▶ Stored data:
# # # #

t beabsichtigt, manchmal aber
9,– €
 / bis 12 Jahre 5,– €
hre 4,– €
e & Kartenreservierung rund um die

# # # #

▶ Job item: Could you give all the rows above as a numbered list, skipping any blank lines?

▶ Solved problem:
1. t beabsichtigt, manchmal aber
2. 9,– €
3.  / bis 12 Jahre 5,– €
4. hre 4,– €
5. e & Kartenreservierung rund um die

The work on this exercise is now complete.